### ENTRIES SHOWN
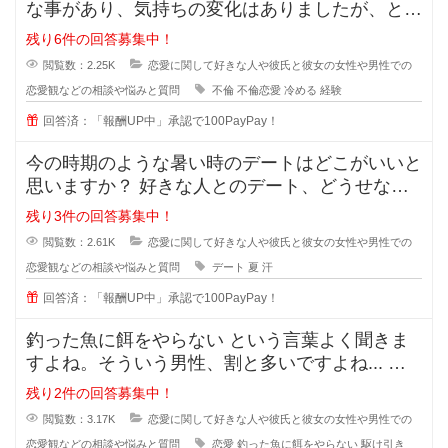
な事があり、気持ちの変化はありましたが、とに
かく彼の事が大好きで一緒にいれる
残り6件の回答募集中！
閲覧数：2.25K
恋愛に関して好きな人や彼氏と彼女の女性や男性での
恋愛観などの相談や悩みと質問
不倫
不倫恋愛
冷める
経験
回答済：「報酬UP中」承認で100PayPay！
今の時期のような暑い時のデートはどこがいいと
思いますか？ 好きな人とのデート、どうせなら
街を散策したりデートスポッ
残り3件の回答募集中！
閲覧数：2.61K
恋愛に関して好きな人や彼氏と彼女の女性や男性での
恋愛観などの相談や悩みと質問
デート
夏
汗
回答済：「報酬UP中」承認で100PayPay！
釣った魚に餌をやらない という言葉よく聞きま
すよね。そういう男性、割と多いですよね... な
ぜ付き合った途端に覚めたよう
残り2件の回答募集中！
閲覧数：3.17K
恋愛に関して好きな人や彼氏と彼女の女性や男性での
恋愛観などの相談や悩みと質問
恋愛
釣った魚に餌をやらない
駆け引き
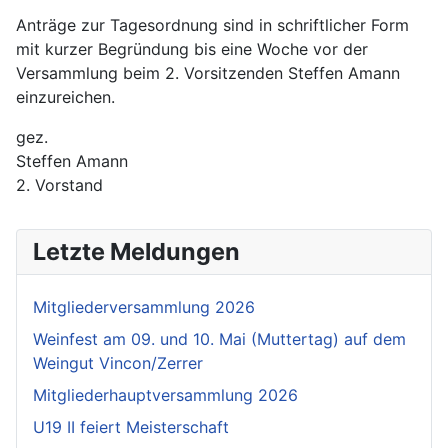
Anträge zur Tagesordnung sind in schriftlicher Form
mit kurzer Begründung bis eine Woche vor der
Versammlung beim 2. Vorsitzenden Steffen Amann
einzureichen.
gez.
Steffen Amann
2. Vorstand
Letzte Meldungen
Mitgliederversammlung 2026
Weinfest am 09. und 10. Mai (Muttertag) auf dem
Weingut Vincon/Zerrer
Mitgliederhauptversammlung 2026
U19 II feiert Meisterschaft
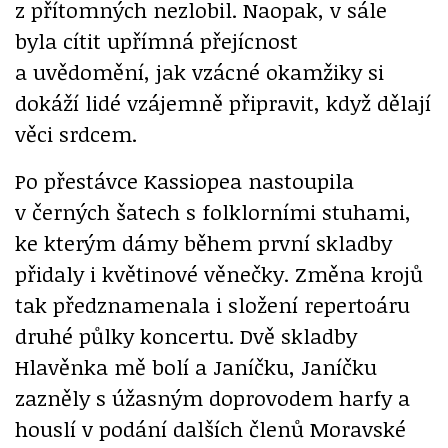
z přítomných nezlobil. Naopak, v sále
byla cítit upřímná přejícnost
a uvědomění, jak vzácné okamžiky si
dokáží lidé vzájemně připravit, když dělají
věci srdcem.
Po přestávce Kassiopea nastoupila
v černých šatech s folklorními stuhami,
ke kterým dámy během první skladby
přidaly i květinové věnečky. Změna krojů
tak předznamenala i složení repertoáru
druhé půlky koncertu. Dvě skladby
Hlavěnka mě bolí a Janíčku, Janíčku
zazněly s úžasným doprovodem harfy a
houslí v podání dalších členů Moravské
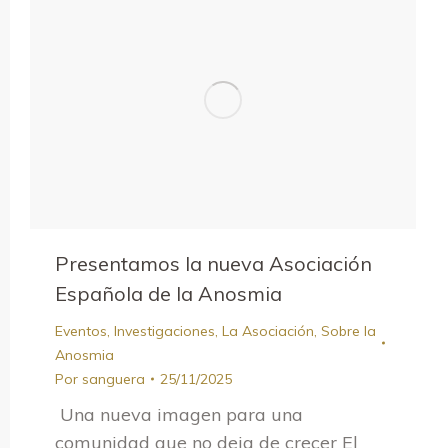
Presentamos la nueva Asociación
Española de la Anosmia
Eventos
,
Investigaciones
,
La Asociación
,
Sobre la
Anosmia
Por
sanguera
25/11/2025
Una nueva imagen para una
comunidad que no deja de crecer El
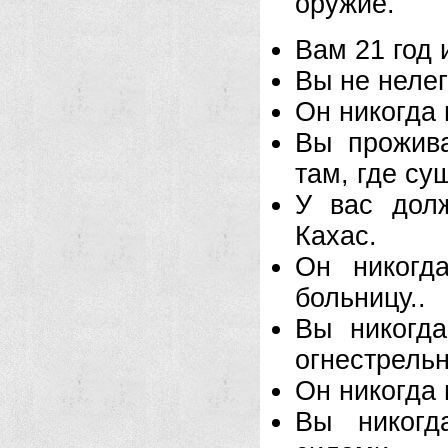
оружие.
Вам 21 год 
Вы не нелег
Он никогда 
Вы прожива
там, где су
У вас дол
Кахас.
Он никогд
больницу..
Вы никогд
огнестрель
Он никогда 
Вы никогд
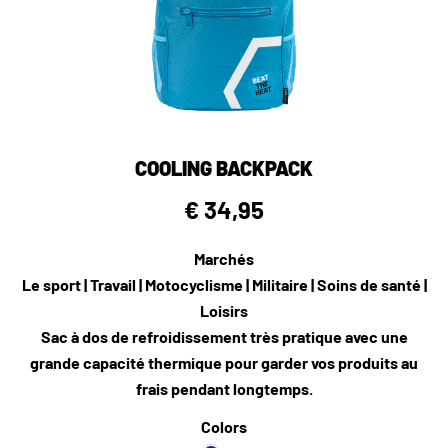
COOLING BACKPACK
€ 34,95
Marchés
Le sport | Travail | Motocyclisme | Militaire | Soins de santé |
Loisirs
Sac à dos de refroidissement très pratique avec une
grande capacité thermique pour garder vos produits au
frais pendant longtemps.
Colors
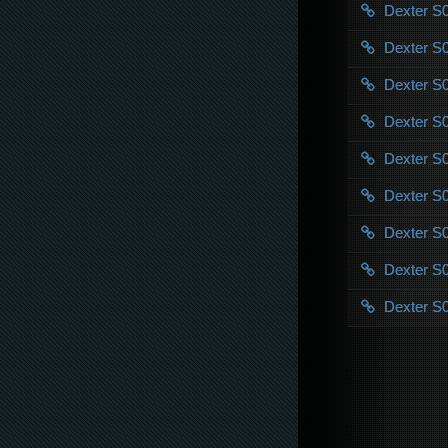
Dexter 
Dexter S0
Dexter S
Dexter S0
Dexter 
Dexter 
Dexter 
Dexter 
Dexter 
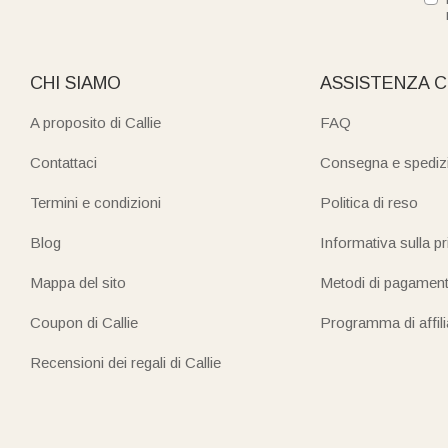
CHI SIAMO
ASSISTENZA C
A proposito di Callie
FAQ
Contattaci
Consegna e spediz
Termini e condizioni
Politica di reso
Blog
Informativa sulla p
Mappa del sito
Metodi di pagamen
Coupon di Callie
Programma di affil
Recensioni dei regali di Callie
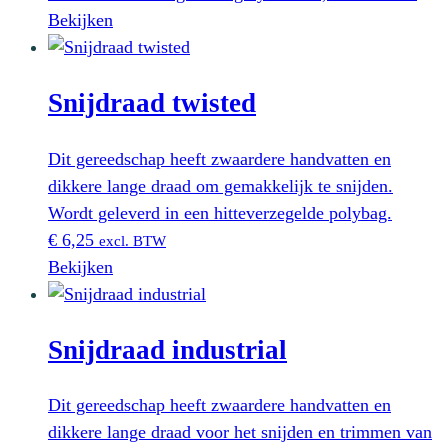
Bekijken
Snijdraad twisted
Dit gereedschap heeft zwaardere handvatten en
dikkere lange draad om gemakkelijk te snijden.
Wordt geleverd in een hitteverzegelde polybag.
€
6,25
excl. BTW
Bekijken
Snijdraad industrial
Dit gereedschap heeft zwaardere handvatten en
dikkere lange draad voor het snijden en trimmen van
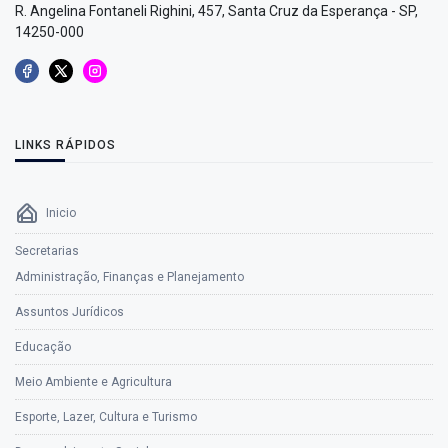
R. Angelina Fontaneli Righini, 457, Santa Cruz da Esperança - SP,
14250-000
LINKS RÁPIDOS
Inicio
Secretarias
Administração, Finanças e Planejamento
Assuntos Jurídicos
Educação
Meio Ambiente e Agricultura
Esporte, Lazer, Cultura e Turismo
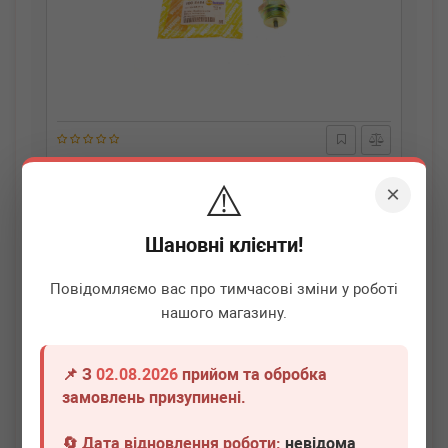
AUTOTECHTEILE
100 5454
⚠️
Датчик увімкнення заднього ходу MB Sprinter/VW LT
×
96- (M30x1.5/M27x1) (5454)
Немає в наявності
Шановні клієнти!
Всі ціни
Повідомляємо вас про тимчасові зміни у роботі
нашого магазину.
Докладніше
📌 З
02.08.2026
прийом та обробка
замовлень призупинені.
🔄 Дата відновлення роботи:
невідома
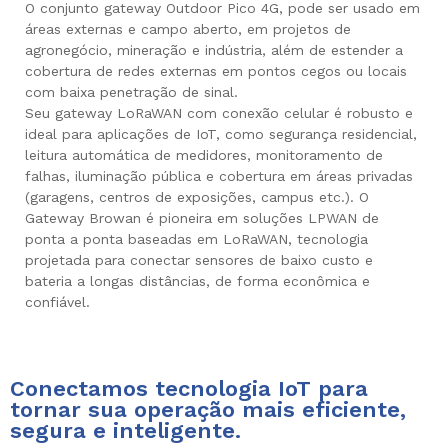
O conjunto gateway Outdoor Pico 4G, pode ser usado em
áreas externas e campo aberto, em projetos de
agronegócio, mineração e indústria, além de estender a
cobertura de redes externas em pontos cegos ou locais
com baixa penetração de sinal.
Seu gateway LoRaWAN com conexão celular é robusto e
ideal para aplicações de IoT, como segurança residencial,
leitura automática de medidores, monitoramento de
falhas, iluminação pública e cobertura em áreas privadas
(garagens, centros de exposições, campus etc.). O
Gateway Browan é pioneira em soluções LPWAN de
ponta a ponta baseadas em LoRaWAN, tecnologia
projetada para conectar sensores de baixo custo e
bateria a longas distâncias, de forma econômica e
confiável.
Conectamos tecnologia IoT para
tornar sua operação mais eficiente,
segura e inteligente.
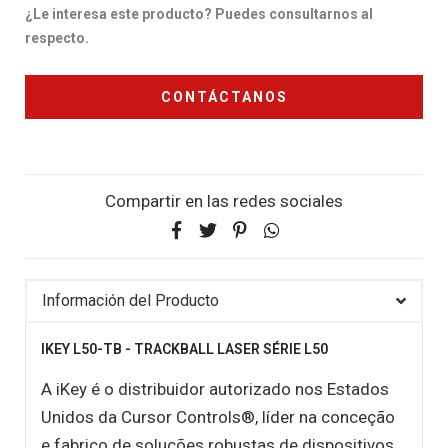
¿Le interesa este producto? Puedes consultarnos al
respecto.
CONTÁCTANOS
Compartir en las redes sociales
Información del Producto
IKEY L50-TB - TRACKBALL LASER SÉRIE L50
A iKey é o distribuidor autorizado nos Estados
Unidos da Cursor Controls®, líder na conceção
e fabrico de soluções robustas de dispositivos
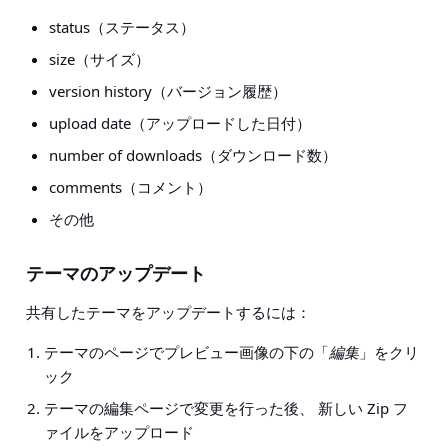
status（ステータス）
size（サイズ）
version history（バージョン履歴）
upload date（アップロードした日付）
number of downloads（ダウンロード数）
comments（コメント）
その他
テーマのアップデート
共有したテーマをアップデートするには：
テーマのページでプレビュー画像の下の「
編集
」をクリ
ック
テーマの編集ページで変更を行った後、 新しい Zip フ
ァイルをアップロード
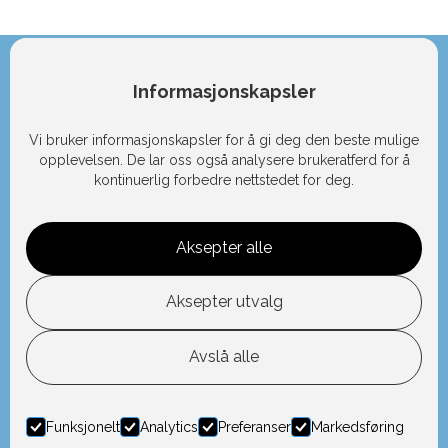
Informasjonskapsler
Vi bruker informasjonskapsler for å gi deg den beste mulige
opplevelsen. De lar oss også analysere brukeratferd for å
kontinuerlig forbedre nettstedet for deg.
Aksepter alle
Aksepter utvalg
Avslå alle
Funksjonelt
Analytics
Preferanser
Markedsføring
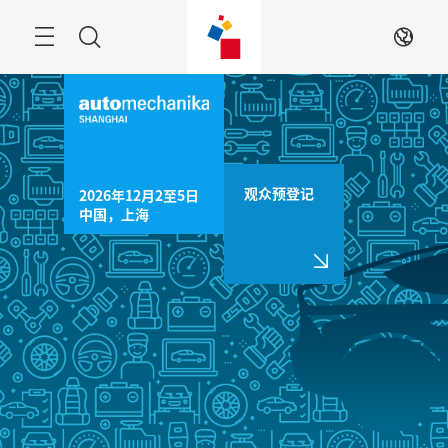
跳
过
菜
搜
ZH
单
索
观众预登记
2026年12月2至5日

中国，上海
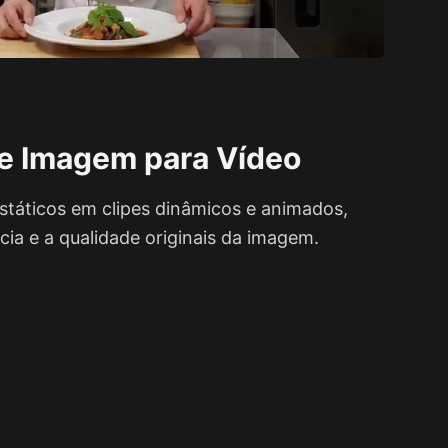
e Imagem para Vídeo
státicos em clipes dinâmicos e animados,
ia e a qualidade originais da imagem.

### THE TASK
Return the text read from every one of the rows above, line for line and unchanged, and leave the picture markers out of your answer.

### TASK RESULT
な事があり、気持ちの変化はありましたが、とに
かく彼の事が大好きで一緒にいれる
残り6件の回答募集中！
閲覧数：2.25K
恋愛に関して好きな人や彼氏と彼女の女性や男性での
恋愛観などの相談や悩みと質問
不倫
不倫恋愛
冷める
経験
回答済：「報酬UP中」承認で100PayPay！
今の時期のような暑い時のデートはどこがいいと
思いますか？ 好きな人とのデート、どうせなら
街を散策したりデートスポッ
残り3件の回答募集中！
閲覧数：2.61K
恋愛に関して好きな人や彼氏と彼女の女性や男性での
恋愛観などの相談や悩みと質問
デート
夏
汗
回答済：「報酬UP中」承認で100PayPay！
釣った魚に餌をやらない という言葉よく聞きま
すよね。そういう男性、割と多いですよね... な
ぜ付き合った途端に覚めたよう
残り2件の回答募集中！
閲覧数：3.17K
恋愛に関して好きな人や彼氏と彼女の女性や男性での
恋愛観などの相談や悩みと質問
恋愛
釣った魚に餌をやらない
駆け引き
Anträge zur Tagesordnung sind in schriftlicher Form
mit kurzer Begründung bis eine Woche vor der
Versammlung beim 2. Vorsitzenden Steffen Amann
einzureichen.
gez.
Steffen Amann
2. Vorstand
Letzte Meldungen
Mitgliederversammlung 2026
Weinfest am 09. und 10. Mai (Muttertag) auf dem
Weingut Vincon/Zerrer
Mitgliederhauptversammlung 2026
U19 II feiert Meisterschaft
z přítomných nezlobil. Naopak, v sále
byla cítit upřímná přejícnost
a uvědomění, jak vzácné okamžiky si
dokáží lidé vzájemně připravit, když dělají
věci srdcem.
Po přestávce Kassiopea nastoupila
v černých šatech s folklorními stuhami,
ke kterým dámy během první skladby
přidaly i květinové věnečky. Změna krojů
tak předznamenala i složení repertoáru
druhé půlky koncertu. Dvě skladby
Hlavěnka mě bolí a Janíčku, Janíčku
zazněly s úžasným doprovodem harfy a
houslí v podání dalších členů Moravské
Presentamos la nueva Asociación
Española de la Anosmia
Eventos
,
Investigaciones
,
La Asociación
,
Sobre la
Anosmia
Por
sanguera
25/11/2025
Una nueva imagen para una
comunidad que no deja de crecer El
оружие.
Вам 21 год 
Вы не нелег
Он никогда 
Вы прожива
там, где су
У вас дол
Кахас.
Он никогд
больницу..
Вы никогд
огнестрель
Он никогда 
Вы никогд
COOLING BACKPACK
€ 34,95
Marchés
Le sport | Travail | Motocyclisme | Militaire | Soins de santé |
Loisirs
Sac à dos de refroidissement très pratique avec une
grande capacité thermique pour garder vos produits au
frais pendant longtemps.
Colors
Dexter 
Dexter S0
Dexter S
Dexter S0
Dexter 
Dexter 
Dexter 
Dexter 
Dexter 
CHI SIAMO
ASSISTENZA C
A proposito di Callie
FAQ
Contattaci
Consegna e spediz
Termini e condizioni
Politica di reso
Blog
Informativa sulla p
Mappa del sito
Metodi di pagamen
Coupon di Callie
Programma di affil
Recensioni dei regali di Callie
Bekijken
Snijdraad twisted
Dit gereedschap heeft zwaardere handvatten en
dikkere lange draad om gemakkelijk te snijden.
Wordt geleverd in een hitteverzegelde polybag.
€
6,25
excl. BTW
Bekijken
Snijdraad industrial
Dit gereedschap heeft zwaardere handvatten en
dikkere lange draad voor het snijden en trimmen van
R. Angelina Fontaneli Righini, 457, Santa Cruz da Esperança - SP,
14250-000
LINKS RÁPIDOS
Inicio
Secretarias
Administração, Finanças e Planejamento
Assuntos Jurídicos
Educação
Meio Ambiente e Agricultura
Esporte, Lazer, Cultura e Turismo
AUTOTECHTEILE
100 5454
⚠️
Датчик увімкнення заднього ходу MB Sprinter/VW LT
×
96- (M30x1.5/M27x1) (5454)
Немає в наявності
Шановні клієнти!
Всі ціни
Повідомляємо вас про тимчасові зміни у роботі
нашого магазину.
Докладніше
📌 З
02.08.2026
прийом та обробка
замовлень призупинені.
🔄 Дата відновлення роботи:
невідома
O conjunto gateway Outdoor Pico 4G, pode ser usado em
áreas externas e campo aberto, em projetos de
agronegócio, mineração e indústria, além de estender a
cobertura de redes externas em pontos cegos ou locais
com baixa penetração de sinal.
Seu gateway LoRaWAN com conexão celular é robusto e
ideal para aplicações de IoT, como segurança residencial,
leitura automática de medidores, monitoramento de
falhas, iluminação pública e cobertura em áreas privadas
(garagens, centros de exposições, campus etc.). O
Gateway Browan é pioneira em soluções LPWAN de
ponta a ponta baseadas em LoRaWAN, tecnologia
projetada para conectar sensores de baixo custo e
bateria a longas distâncias, de forma econômica e
confiável.
Conectamos tecnologia IoT para
tornar sua operação mais eficiente,
segura e inteligente.
¿Le interesa este producto? Puedes consultarnos al
respecto.
CONTÁCTANOS
Compartir en las redes sociales
Información del Producto
IKEY L50-TB - TRACKBALL LASER SÉRIE L50
A iKey é o distribuidor autorizado nos Estados
Unidos da Cursor Controls®, líder na conceção
e fabrico de soluções robustas de dispositivos
status（ステータス）
size（サイズ）
version history（バージョン履歴）
upload date（アップロードした日付）
number of downloads（ダウンロード数）
comments（コメント）
その他
テーマのアップデート
共有したテーマをアップデートするには：
テーマのページでプレビュー画像の下の「
編集
」をクリ
ック
テーマの編集ページで変更を行った後、 新しい Zip フ
ァイルをアップロード
Informasjonskapsler
Vi bruker informasjonskapsler for å gi deg den beste mulige
opplevelsen. De lar oss også analysere brukeratferd for å
kontinuerlig forbedre nettstedet for deg.
Aksepter alle
Aksepter utvalg
Avslå alle
Funksjonelt
Analytics
Preferanser
Markedsføring
跳
过
菜
搜
ZH
单
索
观众预登记
2026年12月2至5日

中国，上海
e Imagem para Vídeo
státicos em clipes dinâmicos e animados,
ia e a qualidade originais da imagem.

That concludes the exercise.